Stored data entries:
== Segment start ==

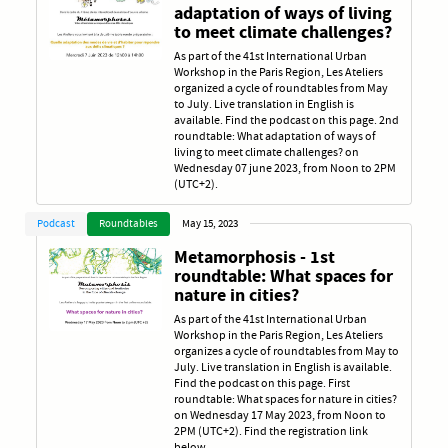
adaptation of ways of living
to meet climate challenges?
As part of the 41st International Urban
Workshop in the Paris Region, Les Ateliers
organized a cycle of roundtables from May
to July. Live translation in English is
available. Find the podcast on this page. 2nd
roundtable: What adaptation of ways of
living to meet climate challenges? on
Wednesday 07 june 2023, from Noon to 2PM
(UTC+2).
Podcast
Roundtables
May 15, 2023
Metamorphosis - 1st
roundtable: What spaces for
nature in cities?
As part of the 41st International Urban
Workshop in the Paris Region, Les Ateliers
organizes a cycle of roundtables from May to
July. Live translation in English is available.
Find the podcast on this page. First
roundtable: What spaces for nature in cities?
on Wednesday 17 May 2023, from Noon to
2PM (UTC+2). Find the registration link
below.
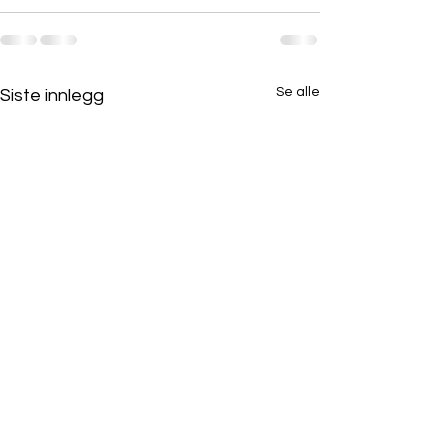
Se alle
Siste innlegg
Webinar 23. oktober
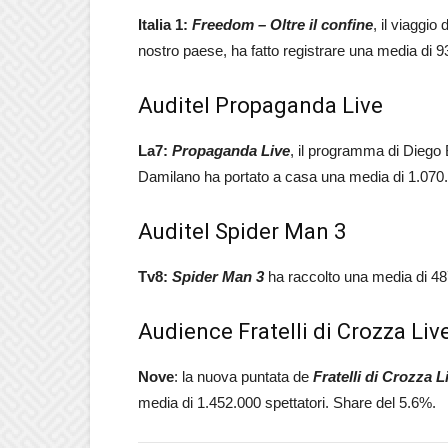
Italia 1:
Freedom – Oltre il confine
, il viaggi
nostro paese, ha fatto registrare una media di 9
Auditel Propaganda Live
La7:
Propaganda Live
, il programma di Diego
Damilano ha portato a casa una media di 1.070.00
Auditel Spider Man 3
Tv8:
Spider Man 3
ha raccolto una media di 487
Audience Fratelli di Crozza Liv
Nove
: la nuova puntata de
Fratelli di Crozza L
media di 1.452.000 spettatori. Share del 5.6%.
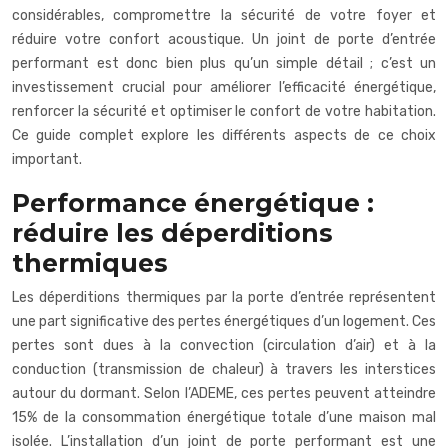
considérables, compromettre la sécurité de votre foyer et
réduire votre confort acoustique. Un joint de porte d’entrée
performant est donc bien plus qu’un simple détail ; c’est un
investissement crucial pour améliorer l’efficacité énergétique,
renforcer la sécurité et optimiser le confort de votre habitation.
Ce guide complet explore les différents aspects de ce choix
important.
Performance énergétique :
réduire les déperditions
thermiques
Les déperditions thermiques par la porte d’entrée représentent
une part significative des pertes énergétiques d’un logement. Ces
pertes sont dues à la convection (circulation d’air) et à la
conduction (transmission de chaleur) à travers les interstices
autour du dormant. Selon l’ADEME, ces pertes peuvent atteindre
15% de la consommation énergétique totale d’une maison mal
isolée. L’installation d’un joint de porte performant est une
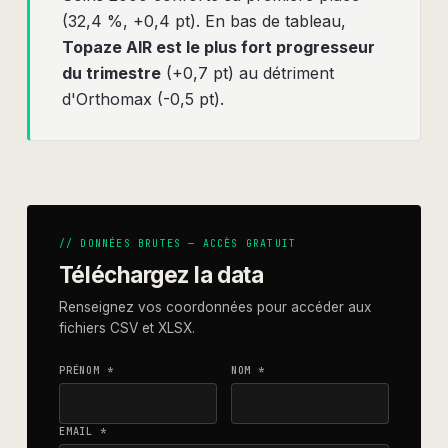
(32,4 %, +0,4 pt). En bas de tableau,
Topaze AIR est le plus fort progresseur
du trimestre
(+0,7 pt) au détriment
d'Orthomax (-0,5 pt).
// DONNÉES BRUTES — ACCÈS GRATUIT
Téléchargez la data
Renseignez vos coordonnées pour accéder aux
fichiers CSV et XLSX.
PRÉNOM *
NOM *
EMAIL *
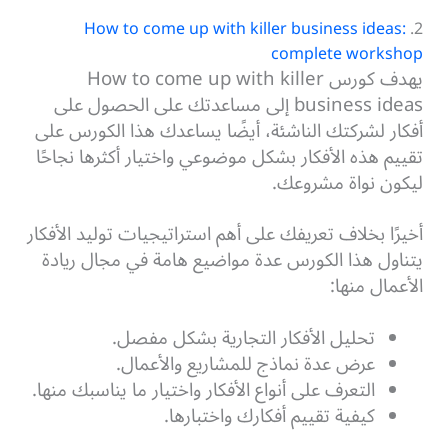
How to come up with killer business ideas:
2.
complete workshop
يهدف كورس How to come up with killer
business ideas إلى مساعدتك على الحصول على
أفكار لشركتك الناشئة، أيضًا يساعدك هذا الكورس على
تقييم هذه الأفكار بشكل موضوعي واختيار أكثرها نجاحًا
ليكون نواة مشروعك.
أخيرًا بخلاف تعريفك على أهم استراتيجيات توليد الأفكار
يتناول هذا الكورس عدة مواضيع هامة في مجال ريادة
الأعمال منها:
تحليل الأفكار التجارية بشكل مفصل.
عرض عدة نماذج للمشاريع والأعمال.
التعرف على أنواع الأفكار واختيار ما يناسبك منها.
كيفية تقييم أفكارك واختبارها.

== Segment end ==

Job
Write the lines of the records as a Markdown table with two columns, Line and Wording, numbering each line in the Line column. Begin at the start of the records and stop after the line that has "media di 1.452.000", leaving out the pictures and any blank lines.

Written reply
| Line | Wording |
|---|---|
| 1 | adaptation of ways of living |
| 2 | to meet climate challenges? |
| 3 | As part of the 41st International Urban |
| 4 | Workshop in the Paris Region, Les Ateliers |
| 5 | organized a cycle of roundtables from May |
| 6 | to July. Live translation in English is |
| 7 | available. Find the podcast on this page. 2nd |
| 8 | roundtable: What adaptation of ways of |
| 9 | living to meet climate challenges? on |
| 10 | Wednesday 07 june 2023, from Noon to 2PM |
| 11 | (UTC+2). |
| 12 | Podcast |
| 13 | Roundtables |
| 14 | May 15, 2023 |
| 15 | Metamorphosis - 1st |
| 16 | roundtable: What spaces for |
| 17 | nature in cities? |
| 18 | As part of the 41st International Urban |
| 19 | Workshop in the Paris Region, Les Ateliers |
| 20 | organizes a cycle of roundtables from May to |
| 21 | July. Live translation in English is available. |
| 22 | Find the podcast on this page. First |
| 23 | roundtable: What spaces for nature in cities? |
| 24 | on Wednesday 17 May 2023, from Noon to |
| 25 | 2PM (UTC+2). Find the registration link |
| 26 | below. |
| 27 | Se alle |
| 28 | Siste innlegg |
| 29 | Webinar 23. oktober |
| 30 | Italia 1: |
| 31 | Freedom – Oltre il confine |
| 32 | , il viaggi |
| 33 | nostro paese, ha fatto registrare una media di 9 |
| 34 | Auditel Propaganda Live |
| 35 | La7: |
| 36 | Propaganda Live |
| 37 | , il programma di Diego |
| 38 | Damilano ha portato a casa una media di 1.070.00 |
| 39 | Auditel Spider Man 3 |
| 40 | Tv8: |
| 41 | Spider Man 3 |
| 42 | ha raccolto una media di 487 |
| 43 | Audience Fratelli di Crozza Liv |
| 44 | Nove |
| 45 | : la nuova puntata de |
| 46 | Fratelli di Crozza L |
| 47 | media di 1.452.000 spettatori. Share del 5.6%. |